(Job):
Would you please copy the entries exactly, leaving every picture aside?

(Information):

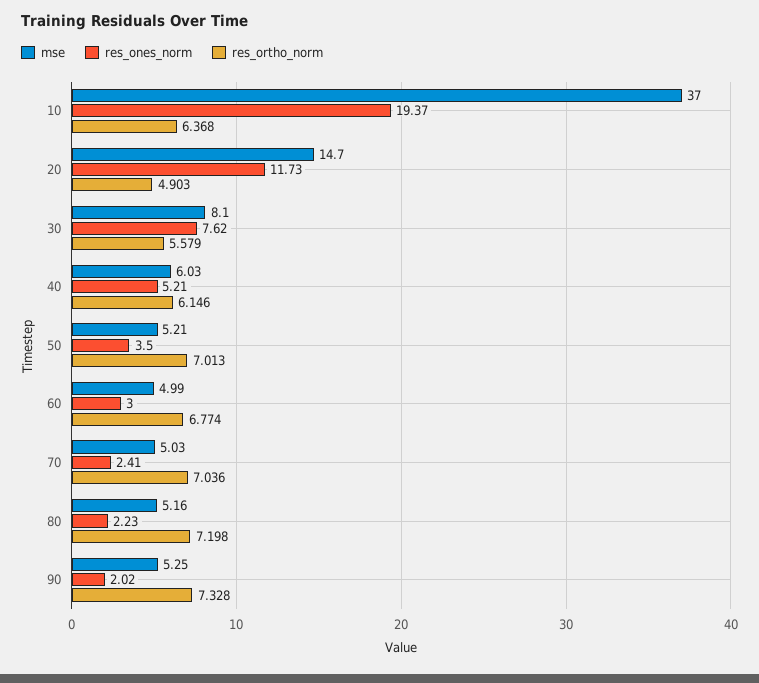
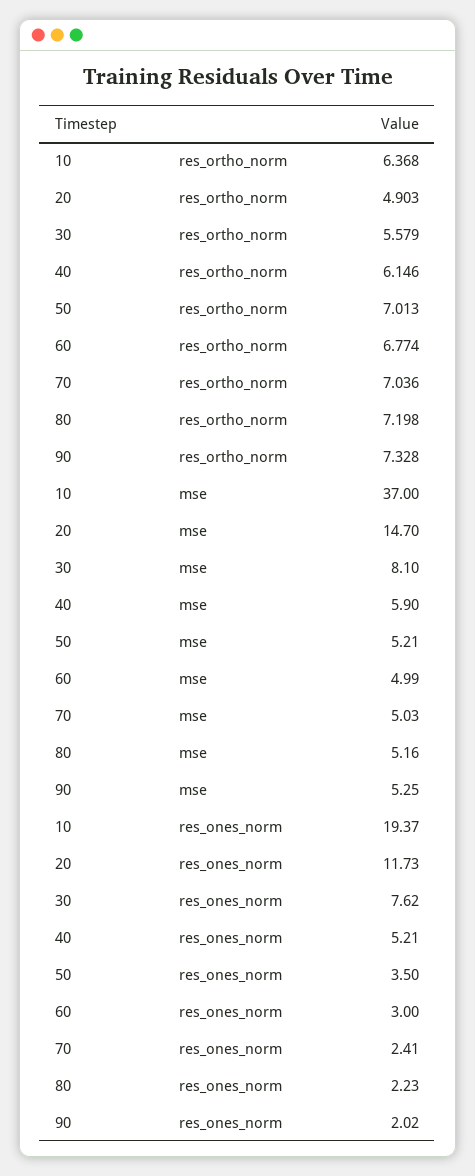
  {
    "mse": {
      "10": 37,
      "20": 14.7,
      "30": 8.1,
-     "40": 6.03,
+     "40": 5.9,
      "50": 5.21,
      "60": 4.99,
      "70": 5.03,
      "80": 5.16,
      "90": 5.25
    },
    "res_ones_norm": {
      "10": 19.37,
      "20": 11.73,
      "30": 7.62,
      "40": 5.21,
      "50": 3.5,
      "60": 3,
      "70": 2.41,
      "80": 2.23,
      "90": 2.02
    },
    "res_ortho_norm": {
      "10": 6.368,
      "20": 4.903,
      "30": 5.579,
      "40": 6.146,
      "50": 7.013,
      "60": 6.774,
      "70": 7.036,
      "80": 7.198,
      "90": 7.328
    }
  }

(Result of this task):
  {
    "mse": {
      "10": 37,
      "20": 14.7,
      "30": 8.1,
-     "40": 6.03,
+     "40": 5.9,
      "50": 5.21,
      "60": 4.99,
      "70": 5.03,
      "80": 5.16,
      "90": 5.25
    },
    "res_ones_norm": {
      "10": 19.37,
      "20": 11.73,
      "30": 7.62,
      "40": 5.21,
      "50": 3.5,
      "60": 3,
      "70": 2.41,
      "80": 2.23,
      "90": 2.02
    },
    "res_ortho_norm": {
      "10": 6.368,
      "20": 4.903,
      "30": 5.579,
      "40": 6.146,
      "50": 7.013,
      "60": 6.774,
      "70": 7.036,
      "80": 7.198,
      "90": 7.328
    }
  }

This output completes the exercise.